Furthermore, the effects of these various medications on reproductive hormones were not controlled. However, it is well known that conventional and some of the atypical antipsychotics have a PRL-raising effect.97 In our sample, 11 patients received PRL-raising antipsychotics and 8 PRL-sparing antipsychotics. Due to hypothalamic feedback mechanisms, hyperprolactinemia induce hypoestrogenemia. In addition to this mechanism, there is evidence for a primary hypoestrogenemia in women with schizophrenia.74 Furthermore, potential effects of estrogen on PRL must be discussed as regards the differences in the PRL levels during estrogen and placebo phases.98 The data on this issue, however, are controversial. Some studies have shown that estrogen-containing oral contraceptives can indeed cause hyperprolactinemia in percentages ranging from 13% to 30% of treated women; others have shown either a minimal or no increase in PRL levels. In contrast, most studies have shown either no or a minimal effect of estrogen replacement therapy on PRL levels after oophorectomy or at menopause.98
In addition, it is not yet clear whether the paradigms used for assessing verbal abilities or their operationalizations are appropriate for the hypotheses in question. Further studies on the topic presented here should elucidate these unresolved issues.

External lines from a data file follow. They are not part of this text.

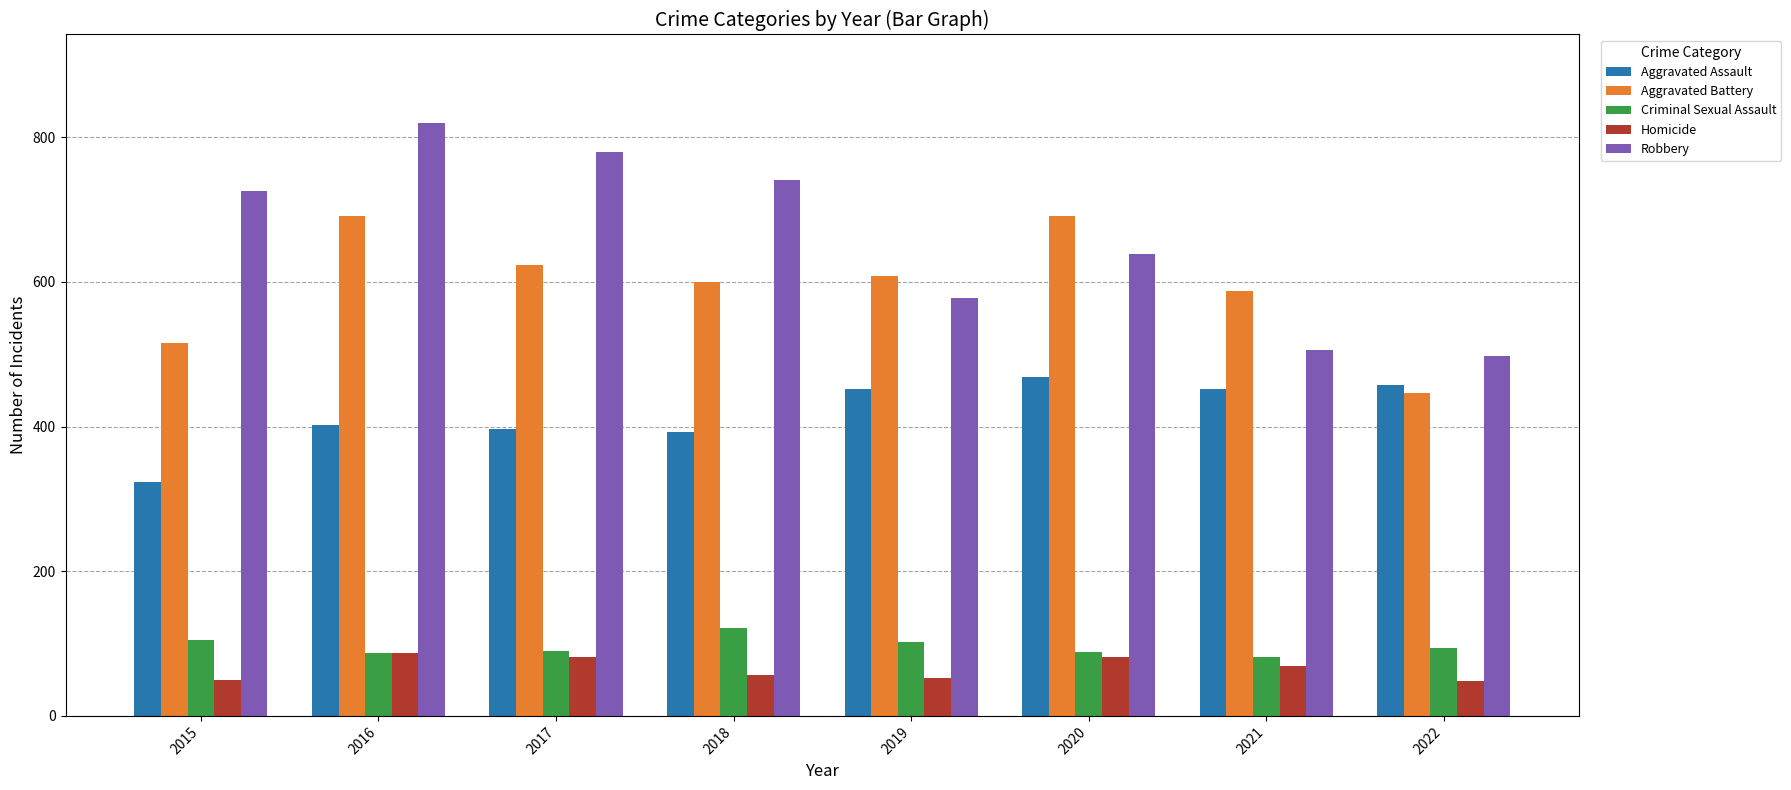

What are all the series names shown in the legend?

Aggravated Assault, Aggravated Battery, Criminal Sexual Assault, Homicide, Robbery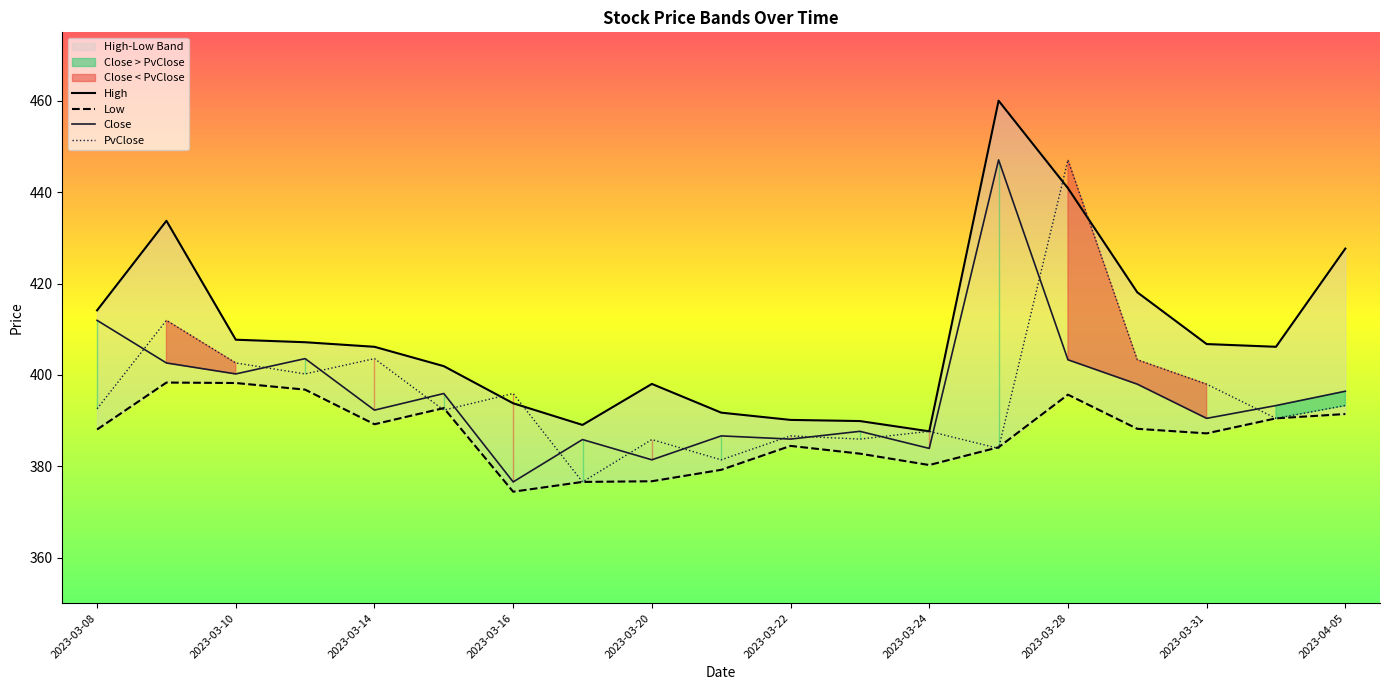

What is the maximum value for Low?

398.3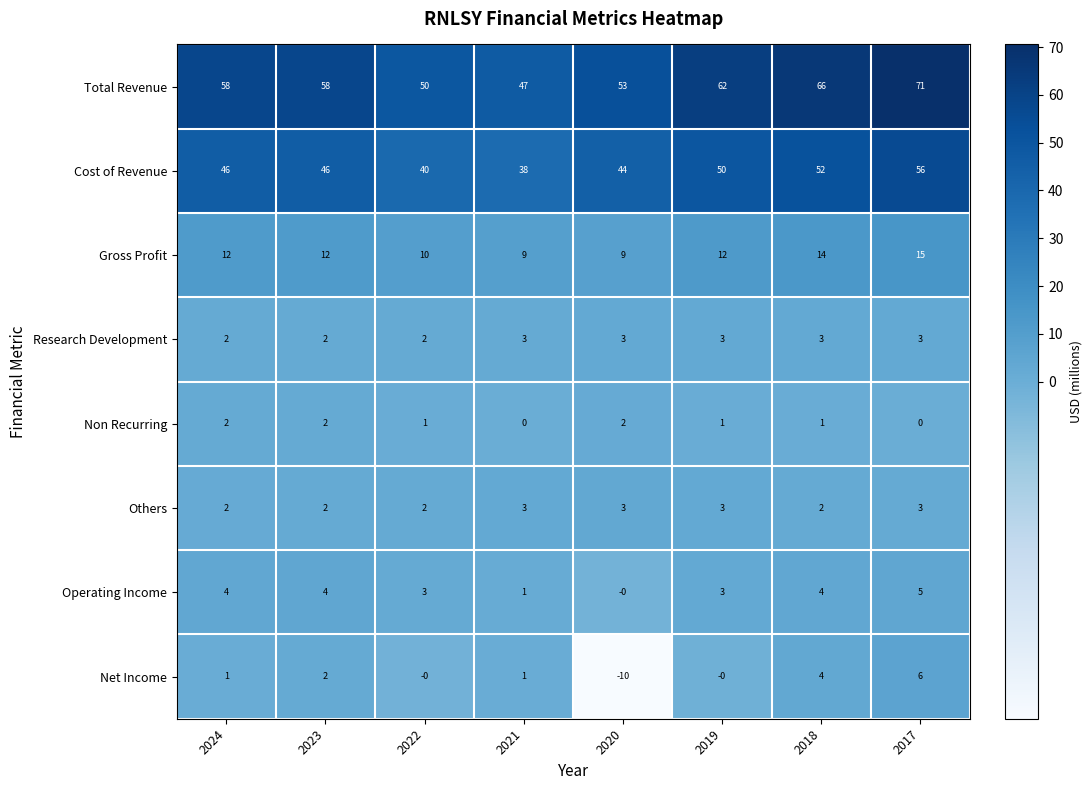

How many positive values does the Operating Income series have?

7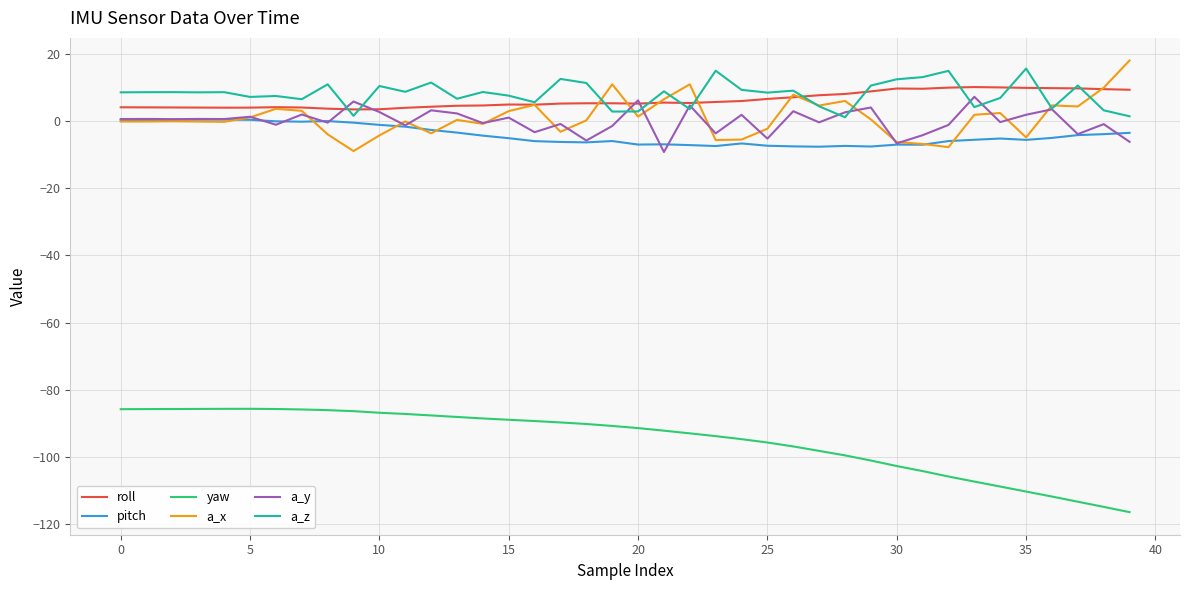

True or false: a_x and yaw intersect in this chart.

False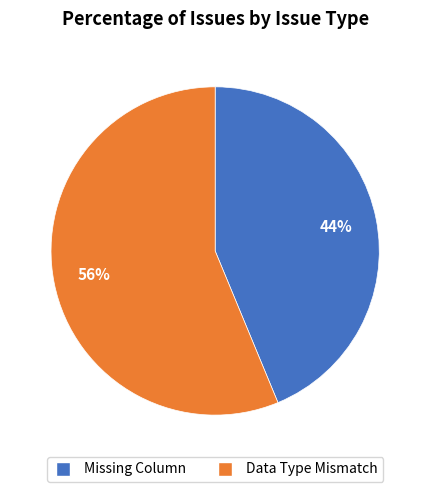

The Missing Column slice represents 44% of the pie. True or false?

True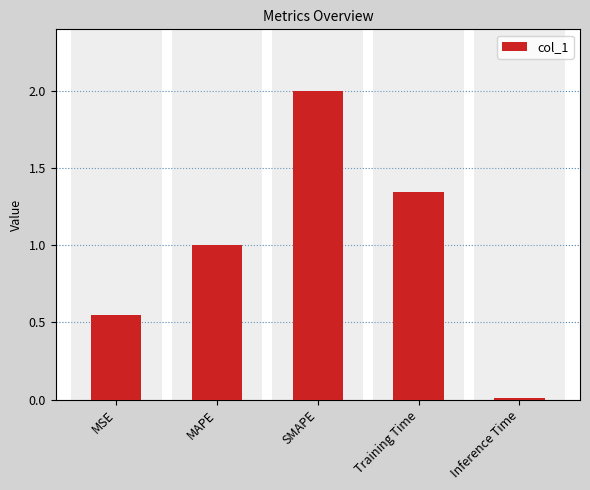

What is the greatest value displayed?

2.0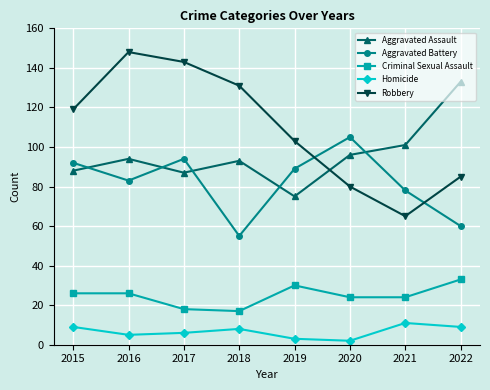

Where is the first local minimum for Robbery?

2021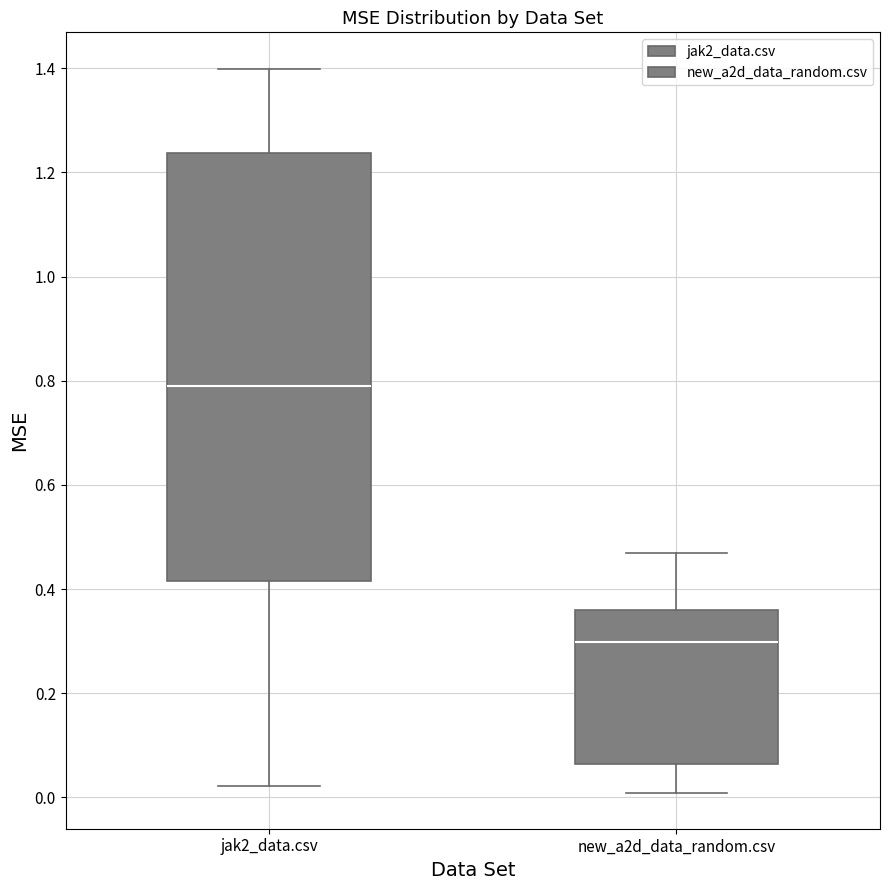

Which box is the tallest, from its lower edge to its upper edge?

jak2_data.csv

Estrogen-dependent neuropsychological performance and/or formal thought disorders could be of particular interest because women with schizophrenia frequently suffer from hypoestrogenism.74 Previous studies suggested that estradiol has specific antipsychotic-like effects on the symptoms of schizophrenia, and an estrogen supplement might be effective for treatment and prophylaxis in a subgroup of women suffering from schizophrenia. Therefore, our results may have implications for the treatment of patients with schizophrenia receiving adjunctive estrogen replacement therapy. Hence, it may be worthwhile to further investigate the therapeutic possibilities of estrogen. Due to potential side effects and contraindications, particularly addressed in the Women's Health Initiative study,99–103 the individual risk and benefit should be assessed and taken into account.
Funding
German Research Council (“Deutsche Forschungsgemeinschaft, Sonderforschungsbereich 258: Indikatoren und Riskomodelle für Entstehung und Verlauf psychischer Störungen,” Indications and risk models for the development and course of mental disorders).
We thank Dirk Kaiser for his excellent help in patient recruitment and sample collection and Sherryl Sundell who assisted with the proofreading of the manuscript. The authors have no conflict of interest with any commercial or other associations in connection with the submitted article.